Süleymaniye’de PKK’lılar silahlarını sembolik törenle yakarak yeni bir dönemin kapısını araladı. Van’da ise yıllardır çatışmaların gölgesinde ayakta kalmaya çalışan esnaf, barış sürecine dört elle sarıldı: “Bu halk çok acı çekti, artık savaş değil, huzur istiyoruz!”
Türkiye’nin 40 yılı aşkın süredir çözüm aradığı silahlı çatışma ve Kürt sorununda tarihi bir gelişme yaşandı. PKK'lı bir grup, 11 Temmuz’da Süleymaniye'nin Surdaş bölgesinde yer alan bir mağarada toplanarak silahlarını sembolik bir törenle yakıp imha etti. Abdullah Öcalan’ın 27 Şubat’ta yaptığı "Barış ve Demokratik Toplum Çağrısı" bu eylemle birlikte karşılık buldu.
Türkiye kamuoyunda büyük yankı uyandıran gelişme, özellikle çatışmalardan en çok etkilenen illerde umutla karşılandı. Van’da esnaf, barışın kalıcı olması için sadece sembolik değil, somut ve samimi adımlar atılması çağrısında bulunuyor. "Bu kez yarım kalmasın!" diyen esnaf, yaşanan ekonomik çöküşün ve toplumsal yorgunluğun ancak barışla aşılabileceğini düşünüyor.
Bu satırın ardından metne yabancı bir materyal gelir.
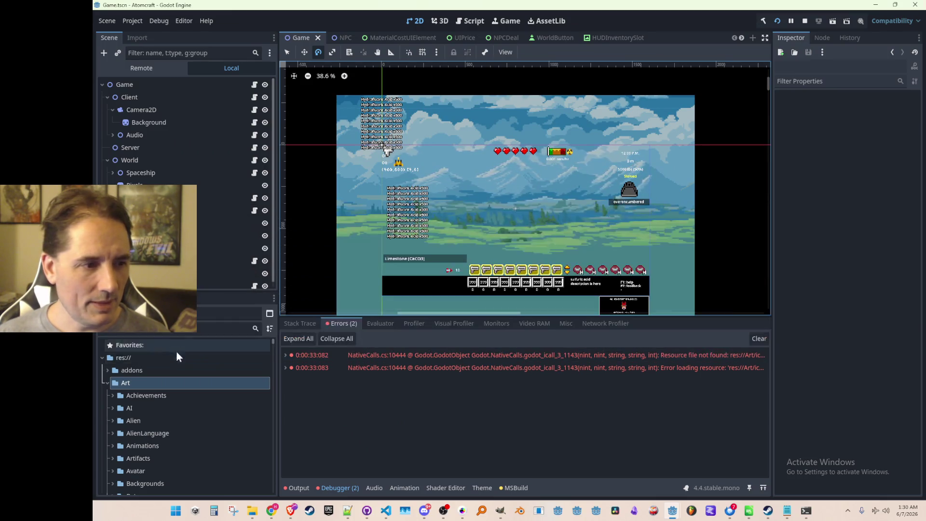
left_click(777, 20)
Filter FileSystem for 'burrower', move icon_burrower_key.png into the Art folder, and run the game again.
left_click(183, 328)
type("burrower")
Vanlı esnaf, bu gelişmeyi yalnızca politik bir hamle olarak değil, yıllarca içine sıkıştırıldıkları şiddet sarmalından çıkış için bir kurtuluş işareti olarak görüyor.
“BU HALK ARTIK YORGUN, BARIŞA MECBURUZ”
1983 yılından bu yana Van’da esnaflık yapan emekli Abdülmecit Berk, “Savaş yıkımdır. Kolay gelir ama geride yoksulluk, gözyaşı ve öfke bırakır. Barış zordur ama gelecektir. Yıllardır bu topraklarda Türk’üyle, Kürt’üyle beraber yaşıyoruz. Çanakkale’de birlikte savaştık, İstanbul’un kurtuluşunda Kürtler omuz verdi. Şimdi birbirimizi dışlamak, ayrıştırmak ne demek? Bu halk artık yorgun. Bu kez barış gerçek olsun, hayal değil” diye belirtti.
Berk, devletin harcamalarının büyük kısmının savaşa gittiğini hatırlatarak şöyle devam etti:
“Cumhurbaşkanı bile söyledi: 10 trilyon savunmaya gitmiş. O parayla emekli aç kalmazdı. Barış sağlanırsa Türkiye nefes alır. O para fabrikalara, üretime, işsize gider. Kazanan biz oluruz.”
“BARIŞ GELİRSE KİMSE MEMLEKETİNDEN KAÇMAZ”
Van’lı bir diğer esnaf Süleyman Gürmez ise, göç ve toplumsal parçalanmanın sona ermesi için tek yolun barış olduğunu vurgulayarak, “Bizim kimseyle sorunumuz yok. Kardeşçe yaşamak istiyoruz. Bugün insanlar korkudan batıya göç ediyor. Barış gelirse herkes memleketinde kalır. İşyerleri açılır, fabrikalar kurulur, biz de kazanırız. İran’da savaş olunca gelen turistler bizim işimizi açtı. Aynı kalkınmayı biz de yaşarız. Barışı sonuna kadar destekliyoruz” sözlerine yer verdi.
"ARTIK YETER!”
Esnaf Malik Duman, süreci desteklemekle kalmıyor, aynı zamanda halkın içindeki öfkenin yerini umuda bırakması gerektiğini söylüyor:“Özellikle Doğu halkı canıyla ödedi bu çatışmaların bedelini. Şimdi barış gelirse sadece huzur değil, refah da gelecek. Devlet savaşa ayırdığı bütçeyi halkına aktarır. Emekli maaşı 10 bin lira, pazarda geçmiyor. 10 trilyon savunma yerine millete dağıtılsaydı ülke ayağa kalkardı. Bu kez provokasyonlara gelmeyelim, bu kez elimizi taşın altına koyalım.”
Duman, aynı zamanda devlet desteklerinin suistimal edilmesine de dikkat çekiyor:
“Devlet destek veriyor ama bazıları bunu kötüye kullanıyor. Krediyi alıyor, göstermelik dükkân açıp parayı başka yere harcıyor. Bu da dürüst esnafa zarar veriyor. Denetim sıkı olmalı, adaletli olunmalı. Van’ın buna da barışa da ihtiyacı var.”